[Material for this exercise]
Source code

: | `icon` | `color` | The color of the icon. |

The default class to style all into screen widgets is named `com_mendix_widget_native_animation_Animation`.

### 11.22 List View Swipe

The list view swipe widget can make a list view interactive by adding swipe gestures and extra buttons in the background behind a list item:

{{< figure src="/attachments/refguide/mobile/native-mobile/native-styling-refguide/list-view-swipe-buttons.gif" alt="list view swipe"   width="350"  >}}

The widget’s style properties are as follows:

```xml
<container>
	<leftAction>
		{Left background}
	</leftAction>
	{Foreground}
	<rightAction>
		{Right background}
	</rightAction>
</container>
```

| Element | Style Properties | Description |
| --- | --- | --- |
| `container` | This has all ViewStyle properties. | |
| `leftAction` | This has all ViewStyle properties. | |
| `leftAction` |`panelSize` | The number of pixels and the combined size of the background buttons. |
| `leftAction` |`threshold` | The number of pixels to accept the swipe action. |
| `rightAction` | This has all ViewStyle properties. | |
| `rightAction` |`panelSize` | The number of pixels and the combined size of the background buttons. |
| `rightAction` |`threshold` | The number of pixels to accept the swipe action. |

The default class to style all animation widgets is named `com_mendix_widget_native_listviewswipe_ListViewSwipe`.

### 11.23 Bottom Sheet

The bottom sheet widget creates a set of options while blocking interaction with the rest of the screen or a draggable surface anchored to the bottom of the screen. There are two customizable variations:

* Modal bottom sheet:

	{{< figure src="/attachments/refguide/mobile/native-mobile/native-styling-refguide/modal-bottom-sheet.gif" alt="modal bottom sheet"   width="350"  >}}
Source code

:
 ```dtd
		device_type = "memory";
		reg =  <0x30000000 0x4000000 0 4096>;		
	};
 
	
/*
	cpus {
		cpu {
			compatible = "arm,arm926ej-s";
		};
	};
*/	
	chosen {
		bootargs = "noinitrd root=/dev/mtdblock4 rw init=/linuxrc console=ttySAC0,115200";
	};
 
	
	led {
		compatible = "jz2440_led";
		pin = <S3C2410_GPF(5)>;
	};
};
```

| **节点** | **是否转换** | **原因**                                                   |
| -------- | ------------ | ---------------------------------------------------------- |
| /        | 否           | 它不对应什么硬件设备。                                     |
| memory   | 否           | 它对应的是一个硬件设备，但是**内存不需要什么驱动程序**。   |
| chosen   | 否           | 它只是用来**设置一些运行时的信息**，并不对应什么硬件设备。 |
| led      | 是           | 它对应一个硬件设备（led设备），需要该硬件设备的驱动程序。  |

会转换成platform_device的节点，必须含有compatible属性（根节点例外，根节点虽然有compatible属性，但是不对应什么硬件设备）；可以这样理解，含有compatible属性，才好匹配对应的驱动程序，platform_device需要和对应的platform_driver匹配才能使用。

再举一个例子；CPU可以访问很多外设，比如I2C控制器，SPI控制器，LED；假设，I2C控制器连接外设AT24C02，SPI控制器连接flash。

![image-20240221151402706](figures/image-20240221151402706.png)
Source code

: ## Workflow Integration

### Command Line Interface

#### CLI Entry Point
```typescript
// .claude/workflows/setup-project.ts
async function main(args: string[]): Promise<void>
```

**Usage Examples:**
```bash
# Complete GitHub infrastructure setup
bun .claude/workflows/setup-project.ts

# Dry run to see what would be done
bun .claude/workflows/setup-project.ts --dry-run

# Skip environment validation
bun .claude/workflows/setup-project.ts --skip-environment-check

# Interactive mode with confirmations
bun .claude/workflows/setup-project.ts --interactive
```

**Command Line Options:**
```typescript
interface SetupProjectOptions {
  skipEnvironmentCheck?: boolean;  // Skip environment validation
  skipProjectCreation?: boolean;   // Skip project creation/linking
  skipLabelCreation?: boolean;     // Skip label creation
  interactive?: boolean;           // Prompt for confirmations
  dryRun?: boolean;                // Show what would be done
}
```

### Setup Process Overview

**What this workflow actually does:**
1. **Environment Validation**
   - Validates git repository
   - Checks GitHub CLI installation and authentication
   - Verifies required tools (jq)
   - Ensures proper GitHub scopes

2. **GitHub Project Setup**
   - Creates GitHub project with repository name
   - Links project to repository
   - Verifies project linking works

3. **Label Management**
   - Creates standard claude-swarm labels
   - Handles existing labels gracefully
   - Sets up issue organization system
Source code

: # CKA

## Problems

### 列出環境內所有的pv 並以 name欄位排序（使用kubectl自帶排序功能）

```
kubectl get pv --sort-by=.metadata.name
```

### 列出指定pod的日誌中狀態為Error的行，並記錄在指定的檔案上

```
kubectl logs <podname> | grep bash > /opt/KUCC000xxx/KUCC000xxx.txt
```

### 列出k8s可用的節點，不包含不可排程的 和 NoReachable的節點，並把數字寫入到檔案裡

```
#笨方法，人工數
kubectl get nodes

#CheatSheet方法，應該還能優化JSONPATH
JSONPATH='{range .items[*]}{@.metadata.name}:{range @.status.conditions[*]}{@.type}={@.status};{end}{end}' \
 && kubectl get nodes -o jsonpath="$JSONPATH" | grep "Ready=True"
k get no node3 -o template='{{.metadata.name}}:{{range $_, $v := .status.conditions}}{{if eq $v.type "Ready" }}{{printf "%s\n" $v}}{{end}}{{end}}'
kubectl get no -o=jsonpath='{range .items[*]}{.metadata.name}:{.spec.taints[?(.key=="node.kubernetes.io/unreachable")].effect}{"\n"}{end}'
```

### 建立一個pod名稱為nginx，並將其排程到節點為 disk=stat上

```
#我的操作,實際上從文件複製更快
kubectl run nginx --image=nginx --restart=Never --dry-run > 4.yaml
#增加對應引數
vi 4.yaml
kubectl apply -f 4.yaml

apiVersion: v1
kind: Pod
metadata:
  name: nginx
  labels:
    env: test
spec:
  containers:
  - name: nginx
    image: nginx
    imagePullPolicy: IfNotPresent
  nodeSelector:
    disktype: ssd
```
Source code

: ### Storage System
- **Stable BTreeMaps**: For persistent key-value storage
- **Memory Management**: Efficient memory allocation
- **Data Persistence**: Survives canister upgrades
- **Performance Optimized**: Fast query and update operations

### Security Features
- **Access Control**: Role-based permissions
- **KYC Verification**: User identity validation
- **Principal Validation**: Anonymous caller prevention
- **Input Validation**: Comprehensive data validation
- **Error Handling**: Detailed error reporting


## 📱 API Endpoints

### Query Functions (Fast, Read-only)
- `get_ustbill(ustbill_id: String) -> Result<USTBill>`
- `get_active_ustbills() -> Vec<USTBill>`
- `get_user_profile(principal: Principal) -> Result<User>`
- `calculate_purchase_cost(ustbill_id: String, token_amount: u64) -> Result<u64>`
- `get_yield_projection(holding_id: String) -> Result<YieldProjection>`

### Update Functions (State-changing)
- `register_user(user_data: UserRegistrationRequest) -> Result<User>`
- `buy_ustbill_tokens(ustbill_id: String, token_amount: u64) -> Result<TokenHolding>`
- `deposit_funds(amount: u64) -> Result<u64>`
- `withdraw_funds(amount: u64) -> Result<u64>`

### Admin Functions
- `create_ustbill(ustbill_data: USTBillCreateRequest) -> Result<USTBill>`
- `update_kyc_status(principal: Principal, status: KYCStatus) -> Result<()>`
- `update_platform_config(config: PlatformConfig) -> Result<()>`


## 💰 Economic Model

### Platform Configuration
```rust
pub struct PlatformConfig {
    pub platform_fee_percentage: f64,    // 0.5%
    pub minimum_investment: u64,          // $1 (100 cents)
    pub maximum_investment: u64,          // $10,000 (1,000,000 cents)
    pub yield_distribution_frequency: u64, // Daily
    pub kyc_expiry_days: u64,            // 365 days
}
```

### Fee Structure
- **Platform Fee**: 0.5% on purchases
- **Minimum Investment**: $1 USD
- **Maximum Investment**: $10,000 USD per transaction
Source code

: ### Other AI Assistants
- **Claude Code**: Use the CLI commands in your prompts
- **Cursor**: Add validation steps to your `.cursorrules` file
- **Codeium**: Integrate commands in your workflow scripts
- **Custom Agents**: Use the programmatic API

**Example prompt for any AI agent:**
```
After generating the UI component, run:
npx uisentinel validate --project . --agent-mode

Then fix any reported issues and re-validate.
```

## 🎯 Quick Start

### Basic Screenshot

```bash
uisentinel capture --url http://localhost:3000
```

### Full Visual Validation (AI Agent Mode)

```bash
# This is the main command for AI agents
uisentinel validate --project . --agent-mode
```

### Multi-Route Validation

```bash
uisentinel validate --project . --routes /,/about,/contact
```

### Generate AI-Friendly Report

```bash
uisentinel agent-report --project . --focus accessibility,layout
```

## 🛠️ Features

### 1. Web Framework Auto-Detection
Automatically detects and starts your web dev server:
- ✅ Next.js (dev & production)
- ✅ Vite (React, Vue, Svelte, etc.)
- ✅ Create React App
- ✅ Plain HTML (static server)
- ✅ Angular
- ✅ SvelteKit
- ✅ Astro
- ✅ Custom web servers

[Task statement] Copy out each line of the records where the word "range" appears.

[Answer]
JSONPATH='{range .items[*]}{@.metadata.name}:{range @.status.conditions[*]}{@.type}={@.status};{end}{end}' \
k get no node3 -o template='{{.metadata.name}}:{{range $_, $v := .status.conditions}}{{if eq $v.type "Ready" }}{{printf "%s\n" $v}}{{end}}{{end}}'
kubectl get no -o=jsonpath='{range .items[*]}{.metadata.name}:{.spec.taints[?(.key=="node.kubernetes.io/unreachable")].effect}{"\n"}{end}'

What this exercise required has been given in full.